In a recent internal research meeting, MFS Chief Sustainability Officer Barnaby Wiener remarked that "real risk often hides in plain sight." To me that meant sometimes risk can't be measured in an Excel spreadsheet. While markets always lack complete information and uncertainty is always high, valuations today suggest a lot of confidence about next year's range of outcomes. 


Responsible investing is financial sustainability across multiple dimensions


As I reflect on 2020 and look ahead, I keep coming back to the purpose of financial markets — its price discovery and the efficient allocation of resources. Investors assess the return prospects of an investment against its risks while weighing the opportunity costs versus comparable investment opportunities. 


So, at MFS, our purpose is to underwrite these risks and then allocate capital responsibly. While investing has never been easy, today's environment has raised the stakes. 

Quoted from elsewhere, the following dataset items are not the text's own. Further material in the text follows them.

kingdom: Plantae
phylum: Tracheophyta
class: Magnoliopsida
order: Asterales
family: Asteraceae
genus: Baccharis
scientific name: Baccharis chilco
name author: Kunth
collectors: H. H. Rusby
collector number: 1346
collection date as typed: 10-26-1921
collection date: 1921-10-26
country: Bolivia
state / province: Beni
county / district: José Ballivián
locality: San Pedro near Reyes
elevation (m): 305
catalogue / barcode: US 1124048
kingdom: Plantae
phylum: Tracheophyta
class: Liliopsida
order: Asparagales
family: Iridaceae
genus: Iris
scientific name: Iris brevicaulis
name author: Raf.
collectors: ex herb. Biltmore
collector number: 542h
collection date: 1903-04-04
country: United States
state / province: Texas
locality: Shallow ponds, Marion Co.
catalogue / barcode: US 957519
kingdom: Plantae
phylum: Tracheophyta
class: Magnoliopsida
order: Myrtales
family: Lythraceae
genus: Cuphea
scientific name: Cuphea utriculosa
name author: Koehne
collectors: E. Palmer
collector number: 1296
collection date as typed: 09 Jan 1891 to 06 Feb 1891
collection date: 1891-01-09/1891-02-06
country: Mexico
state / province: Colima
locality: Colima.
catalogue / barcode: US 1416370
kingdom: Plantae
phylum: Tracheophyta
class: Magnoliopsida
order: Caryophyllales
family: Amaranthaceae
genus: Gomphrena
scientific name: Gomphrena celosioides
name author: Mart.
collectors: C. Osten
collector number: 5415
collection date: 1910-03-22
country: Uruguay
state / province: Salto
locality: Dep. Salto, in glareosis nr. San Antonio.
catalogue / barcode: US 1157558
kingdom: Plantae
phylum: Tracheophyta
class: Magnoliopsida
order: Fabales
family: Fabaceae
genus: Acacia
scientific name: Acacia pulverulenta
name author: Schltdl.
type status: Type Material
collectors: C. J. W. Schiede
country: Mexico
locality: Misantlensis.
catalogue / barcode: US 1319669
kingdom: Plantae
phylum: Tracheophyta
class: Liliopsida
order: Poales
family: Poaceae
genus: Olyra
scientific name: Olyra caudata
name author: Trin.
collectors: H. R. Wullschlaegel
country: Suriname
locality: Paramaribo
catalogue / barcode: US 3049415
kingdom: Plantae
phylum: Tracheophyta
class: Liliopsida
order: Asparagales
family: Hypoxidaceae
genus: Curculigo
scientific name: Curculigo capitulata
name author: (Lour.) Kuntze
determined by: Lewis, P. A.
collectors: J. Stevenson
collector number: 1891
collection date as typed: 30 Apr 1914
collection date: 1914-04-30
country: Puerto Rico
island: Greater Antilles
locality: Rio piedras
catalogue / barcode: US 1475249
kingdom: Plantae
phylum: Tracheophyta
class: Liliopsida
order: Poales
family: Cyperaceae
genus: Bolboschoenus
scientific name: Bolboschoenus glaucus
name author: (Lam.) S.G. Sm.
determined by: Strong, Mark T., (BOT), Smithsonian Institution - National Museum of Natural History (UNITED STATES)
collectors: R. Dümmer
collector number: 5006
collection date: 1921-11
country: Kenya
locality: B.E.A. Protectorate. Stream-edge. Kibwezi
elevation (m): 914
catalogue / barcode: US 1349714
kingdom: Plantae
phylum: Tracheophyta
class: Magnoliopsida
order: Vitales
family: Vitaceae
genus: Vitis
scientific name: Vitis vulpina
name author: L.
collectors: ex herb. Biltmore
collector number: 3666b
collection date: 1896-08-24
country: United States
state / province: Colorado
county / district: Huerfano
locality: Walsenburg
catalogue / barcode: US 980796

For a myriad of reasons, there are always flashy investment opportunities with attractive return prospects, ever more so given today's near-zero interest rates on savings.


But we have to ask ourselves how many things have to bounce right for these ideas to live up to expectations. Can a business survive a double-dip recession? Does it have enough liquidity if faced with another credit shock? Can it endure a changing regulatory environment? Is its economic moat deep enough to protect against new competition in a fast-paced digital world? 


I hope and believe 2021 will be a better year than 2020. I'm excited about the future, specifically though about opportunities for alpha and performance differentiation. Why?


Well, the best companies are the ones creating value for stakeholders, verses extracting value from them. While those companies extracting value might have outsized financial performance, their duration is probably finite. 


Over the past decade, eroding revenue growth has led a growing number of companies to extracting value from suppliers, employees, bondholders and even customers. However, the best companies — those with a partnership culture across all their stakeholders — tend to possess something scarce: superior financial results that endure.


That's what we mean by allocating capital responsibly, which is our North Star in a highly uncertain world. 


Thank you for your partnership. Stay safe and healthy in the New Year.